The world has lost a great talent in the world of cinema with the passing of cinematographer Douglas Slocombe, who passed away last Monday at the age of 103. Slocombe was in the business over 40 years, working on 80 films, in which he received 3 Oscar nominations and 11 BAFTA nominations, winning 3 of those. But aside from his filmwork, his eariler days are a movie waiting to be made!

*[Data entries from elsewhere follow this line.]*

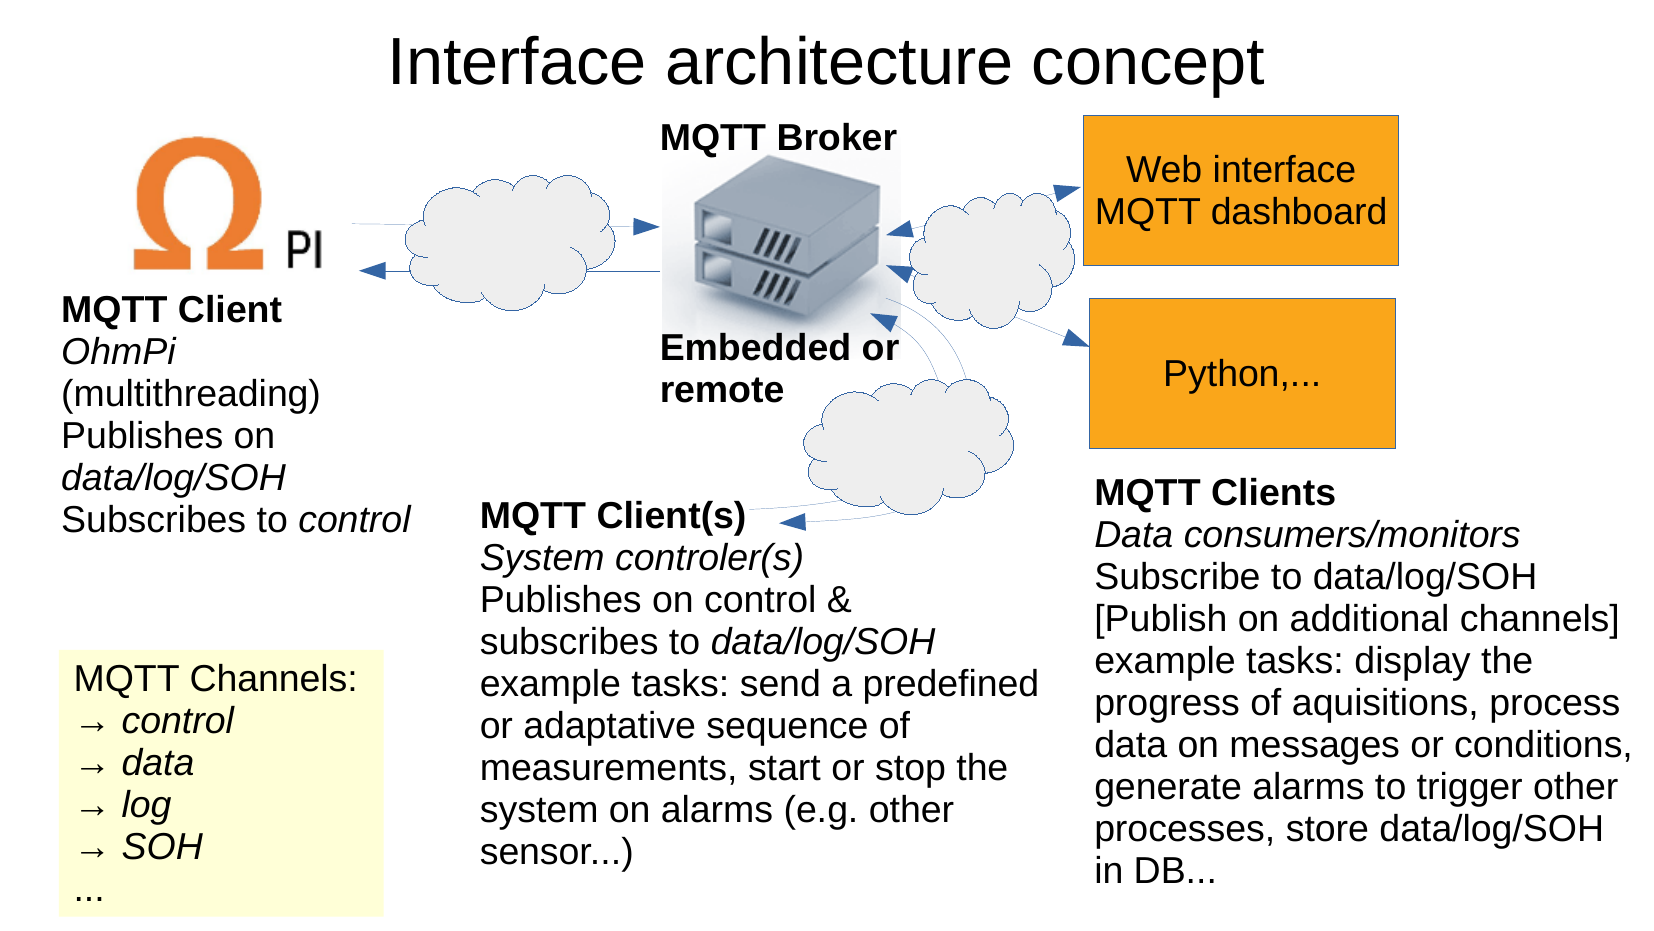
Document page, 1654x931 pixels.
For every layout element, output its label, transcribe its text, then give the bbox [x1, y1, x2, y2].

text_box Python,... [1089, 298, 1396, 449]
text_box MQTT Channels: → control → data → log → SOH ... [58, 649, 384, 917]
text_box [803, 379, 1014, 515]
text_box MQTT Broker Embedded or remote [645, 109, 916, 419]
title Interface architecture concept [82, 0, 1571, 140]
text_box [405, 175, 616, 311]
picture [120, 132, 331, 281]
text_box MQTT Client(s) System controler(s) Publishes on control & subscribes to data/log/SOH example tasks: send a predefined or adaptative sequence of measurements, start or stop the system on alarms (e.g. other sensor...) [465, 486, 1066, 880]
text_box MQTT Client OhmPi (multithreading) Publishes on data/log/SOH Subscribes to control [46, 281, 451, 633]
text_box MQTT Clients Data consumers/monitors Subscribe to data/log/SOH [Publish on additional channels] example tasks: display the progress of aquisitions, process data on messages or conditions, generate alarms to trigger other processes, store data/log/SOH in DB... [1079, 464, 1650, 899]
text_box Web interface MQTT dashboard [1083, 140, 1399, 266]
text_box [916, 193, 1075, 329]
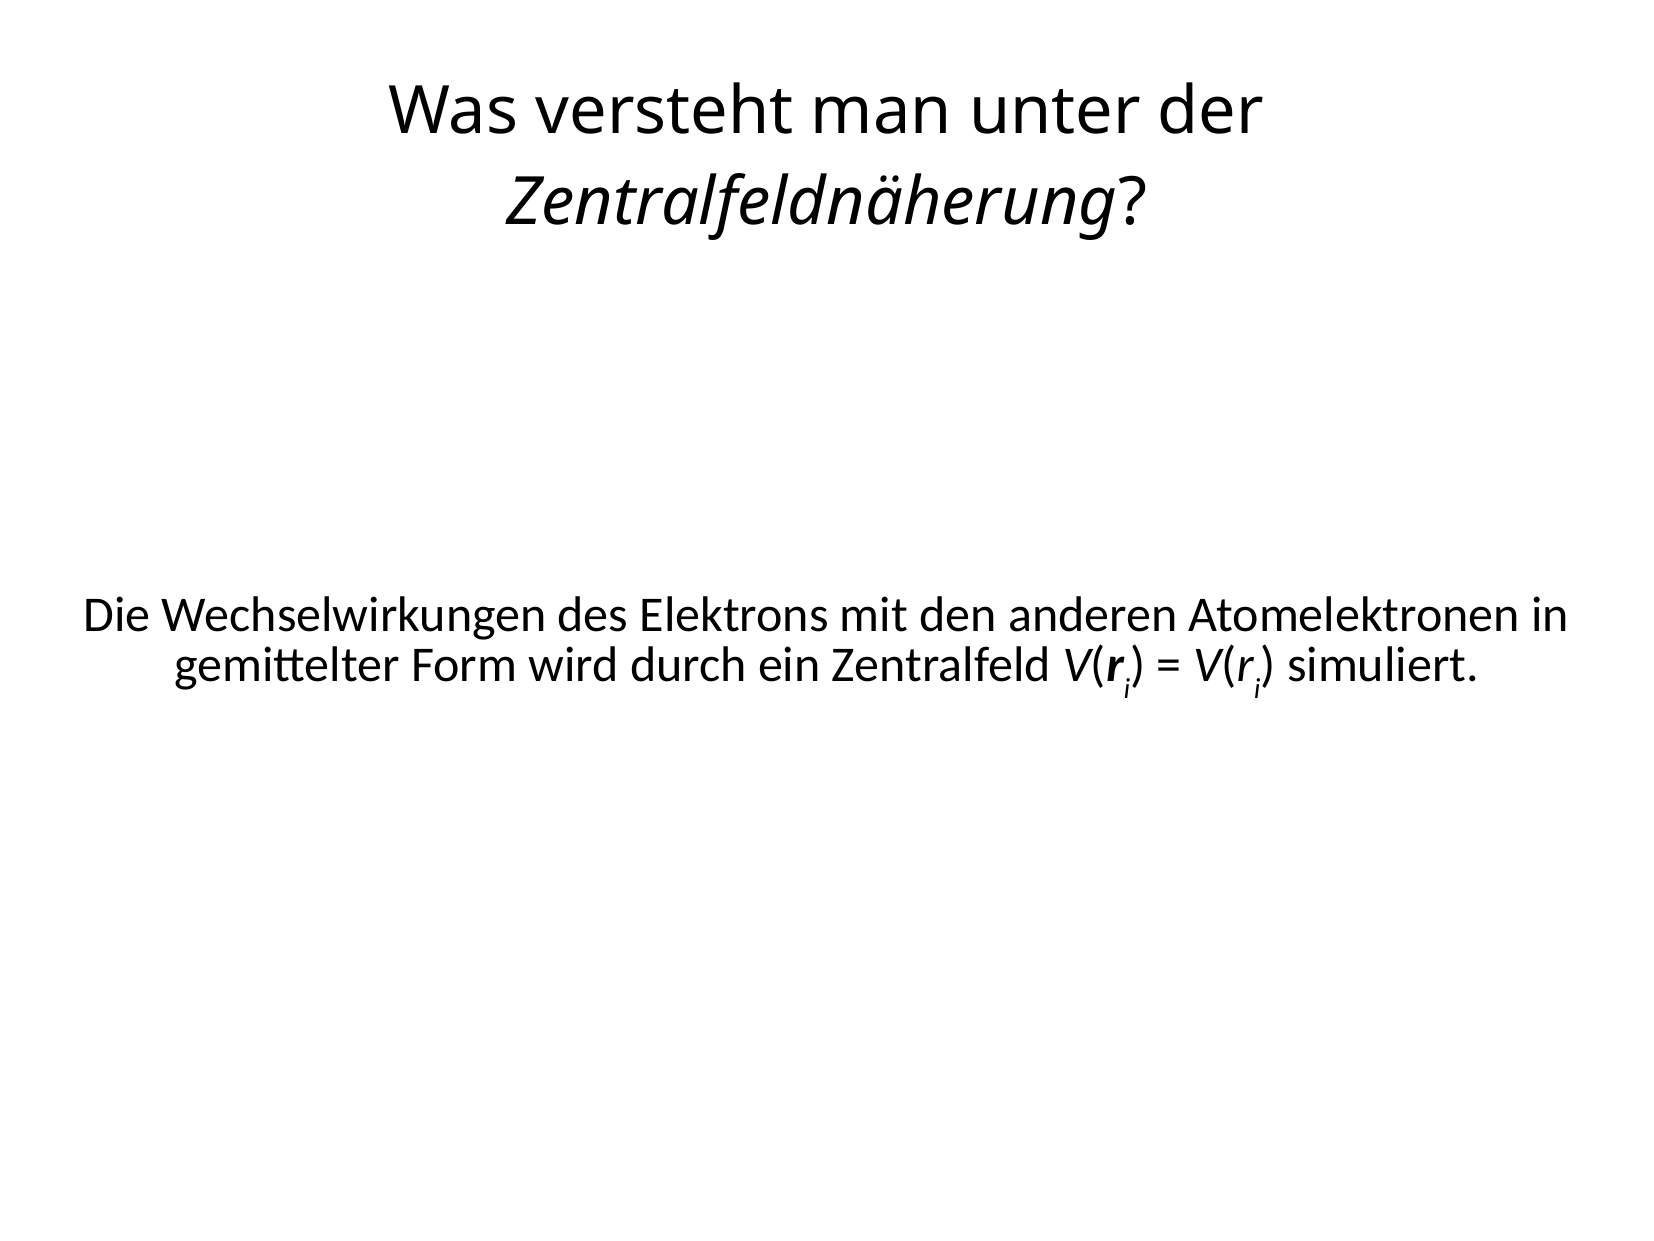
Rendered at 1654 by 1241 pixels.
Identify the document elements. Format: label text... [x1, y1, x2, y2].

subtitle Die Wechselwirkungen des Elektrons mit den anderen Atomelektronen in gemittelter Form wird durch ein Zentralfeld V(ri) = V(ri) simuliert. [82, 290, 1571, 1010]
title Was versteht man unter der Zentralfeldnäherung? [82, 49, 1571, 257]
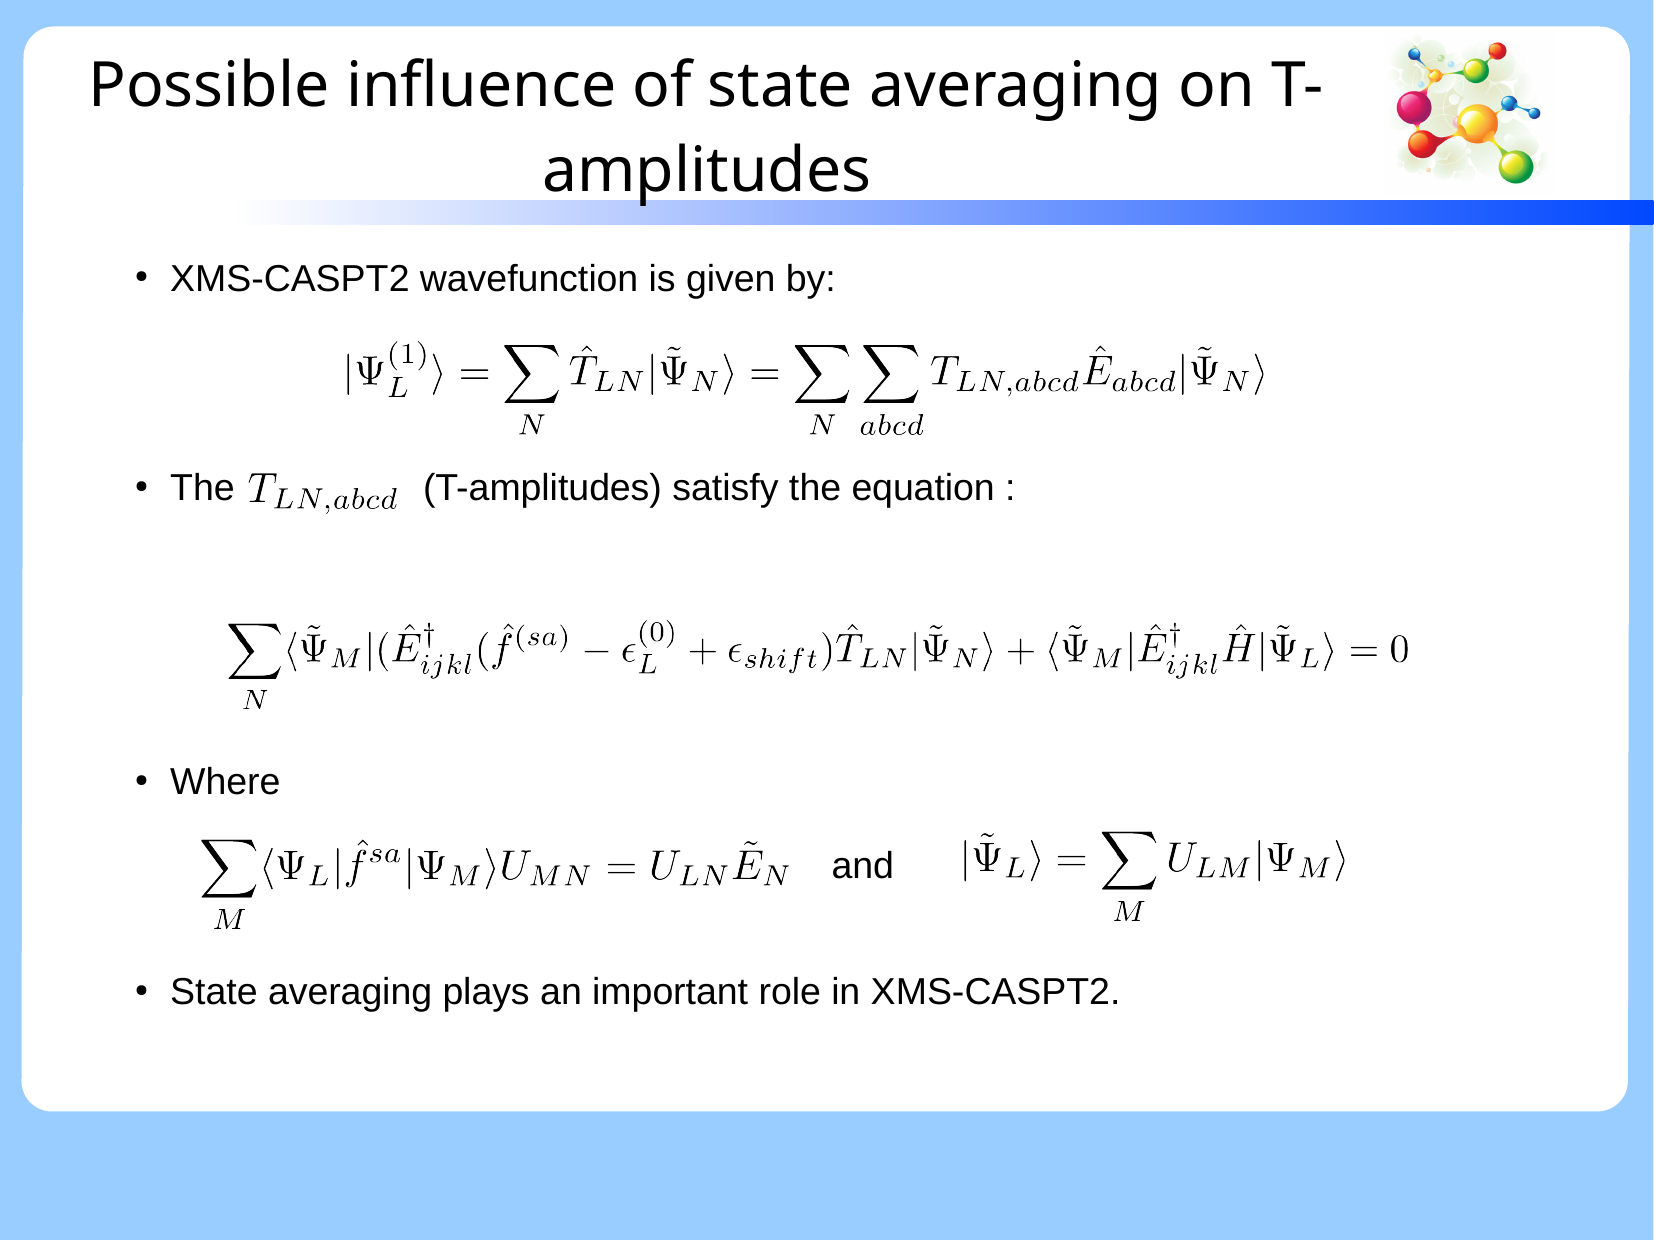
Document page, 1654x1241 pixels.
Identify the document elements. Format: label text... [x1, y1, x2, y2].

table_cell [873, 201, 877, 224]
picture [964, 831, 1345, 922]
table_cell [956, 201, 961, 224]
picture [1382, 29, 1556, 195]
picture [228, 620, 1408, 709]
title Possible influence of state averaging on T-amplitudes [82, 49, 1332, 201]
picture [248, 473, 397, 514]
picture [201, 839, 789, 930]
picture [347, 341, 1264, 435]
text_box XMS-CASPT2 wavefunction is given by: The (T-amplitudes) satisfy the equation : Where and State averaging plays an important role in XMS-CASPT2. [120, 249, 1571, 1241]
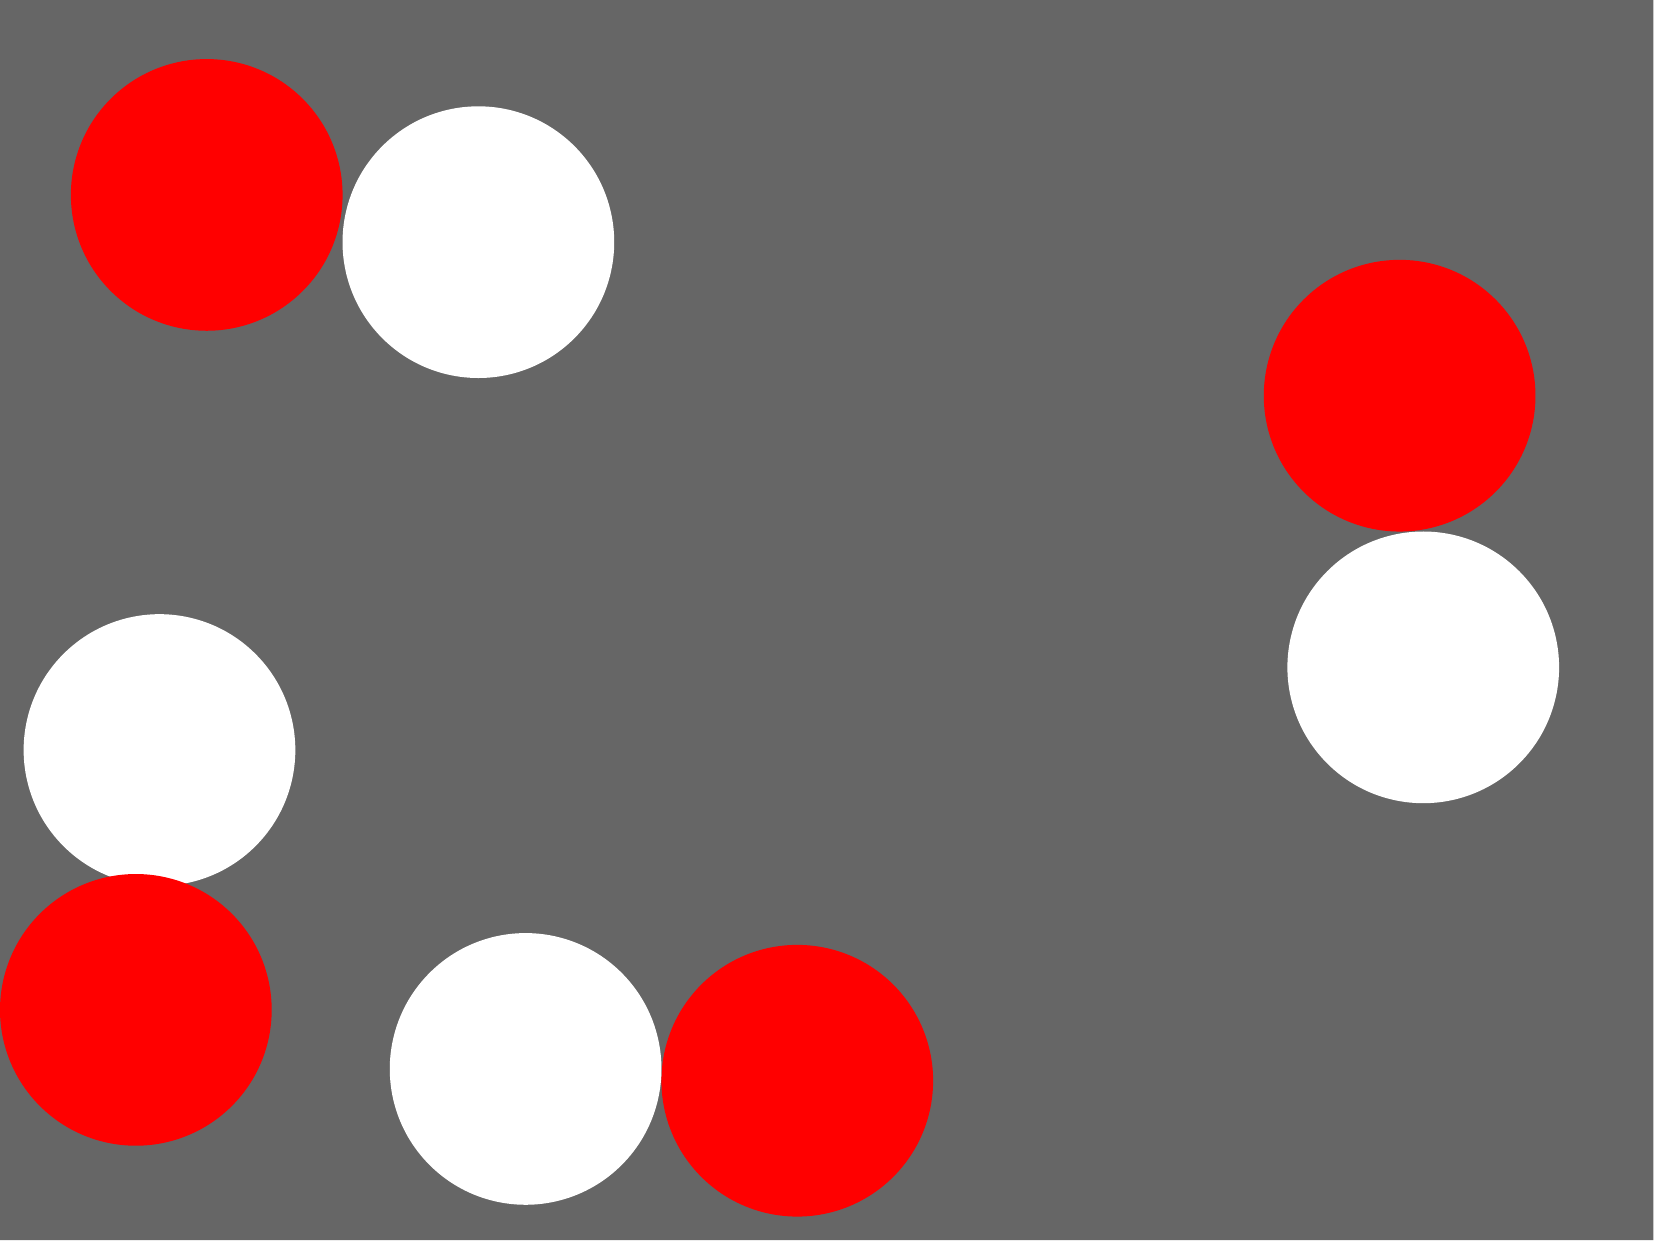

He started in journalism, working for the British United Press as a junior editor, while in his free time, he continued his passion for photography. He eventually started selling his stills to different magazines around the world, as well as continuing to write. His introduction to filmmaking came when he convinced Life to send him to Danzig in 1939, where he filmed some very dangerous subjects, like a meeting of SS stormtroopers. At the time, Danzig was known as the most dangerous place in Europe because of the German occupation. Slocombe’s work was being smuggled out by the Polish Embassy, but he was being watched very closely by the Germans. He would later spend a lot of time on different navy ships such as Destroyers, Aircraft Carriers, and more. After the war, he made his way into Ealing Studios, which is where he started his movie career.
While he is known for his films such as Jesus Christ Superstar (1973), The Great Gatsby (1974), Julia (1977), Raiders of the Lost Ark (1981), he did have his share of genre pictures as well. He worked on Britian’s first horror anthology, Dead of Night (1945), as well as Polanski’s The Fearless Vampire Killers (1967). He also worked on a couple of Hammer films, Scream of Fear (1961), which is one of their beautful black and white thrillers, as well as Hammer’s last film of their heyday, The Lady Vanishes (1979).
A talent like this will be forever missed, but always remembered because fans will keep these films alive, to be watched, enjoyed, admired, and discussed, for decades to come.